E’ solo a queste condizioni che si potrà per davvero "non tornare indietro" come schieramento di classe.

Ecco perchè dovrebbe suonare come un insulto il fatto che questa mobilitazione di piazza sia stata preceduta dall’appassionato abbraccio tra deputate di destra e di "sinistra" a proposito della legge sulla violenza sulle donne. (...). Ma come? Non sono proprio Forza Italia, Alleanza nazionale, Ccd, i popolari, i rappresentanti politici più coerenti, i difensori più accaniti di quelle istituzioni capitalistiche (mercato, stato, chiesa, massmedia di regime, famiglia) che sono altrettante macchine di violenza sociale e materiale sulle donne, e che alla violenza fisica (sessuale) sulle donne predispongono il terreno favorevole? Non sono proprio queste le forze che con la massima determinazione presidiano una putrescente società mercantile che della donna (e specie del suo corpo) ha fatto un ottimo articolo di commercio?

No. Dalla prospettiva di un blocco interclassista destra-sinistra di "tutte" le donne, la grande massa delle lavoratrici, delle casalinghe, delle donne "comuni" non può aspettarsi nulla di buono! (...). Quand’anche andassero ai posti di comando, come comincia ad accadere (vedi le 12 ministri-donne in Francia), funzionari del capitale di sesso femminile invece che maschile.(...).

In realtà -che lo si ritenga retro non c’importa un fico secco- oggi come ieri la lotta per l’emancipazione e la liberazione degli sfruttati, di tutti gli sfruttati, donne e uomini, bianchi e di colore, passa per la più decisa ripresa della lotta unitaria di classe del proletariato contro la borghesia, il capitalismo.

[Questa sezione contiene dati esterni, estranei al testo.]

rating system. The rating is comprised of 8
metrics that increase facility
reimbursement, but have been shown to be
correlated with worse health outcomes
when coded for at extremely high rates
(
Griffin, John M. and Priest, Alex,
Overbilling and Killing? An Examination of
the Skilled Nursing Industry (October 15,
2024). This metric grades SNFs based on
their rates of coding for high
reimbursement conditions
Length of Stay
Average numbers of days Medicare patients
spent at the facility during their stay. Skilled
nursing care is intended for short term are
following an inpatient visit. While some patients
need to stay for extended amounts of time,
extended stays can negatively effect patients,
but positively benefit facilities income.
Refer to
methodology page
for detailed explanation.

Basta di indietreggiare, di stringere la cinghia per "salvare" la nazione e le aziende (andando a picco noi lavoratori), di riporre le nostre speranze in un "secondo" tempo che non viene mai.

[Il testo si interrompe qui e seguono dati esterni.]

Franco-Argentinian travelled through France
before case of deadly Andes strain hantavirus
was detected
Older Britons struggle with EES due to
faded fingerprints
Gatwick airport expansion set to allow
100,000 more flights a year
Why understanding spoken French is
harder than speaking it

Rispondiamo colpo su colpo all’attacco sui posti di lavoro, alla riduzione dei servizi sociali, ai provvedimenti punitivi sulle pensioni e sul mercato del lavoro, ai tentativi di sopprimere i diritti all’aborto e al divorzio. Unifichiamo, centralizziamo le nostre forze in un fronte anti-capitalistico compattamente organizzato intorno alla classe operaia, e in esso (perchè solo esso può farsene realmente carico) esprimiamo le nostre particolari esigenze di donne proletarie sottoposte ad una doppia oppressione.

Prendiamo lo sviluppo della lotta nelle nostre mani, revocando il mandato a direzioni sotto-riformiste sempre pronte a vagheggiare e a tentare alleanze e patti, ed a concludere ogni sorta di compromessi a perdere con il padronato e le forze politiche borghesi.

Contrapponiamo ai programmi capitalistici incentrati sul mercato e lo sfruttamento del lavoro, un programma di difesa coerente degli interessi di classe. Un programma ed una organizzazione di lotta per il socialismo, che pongano il passaggio alla grande economia non mercantile socializzata, senza profitto, senza proprietà privata, senza mercato, come la condizione fondamentale per la liberazione della classe proletaria e, con essa, della donna.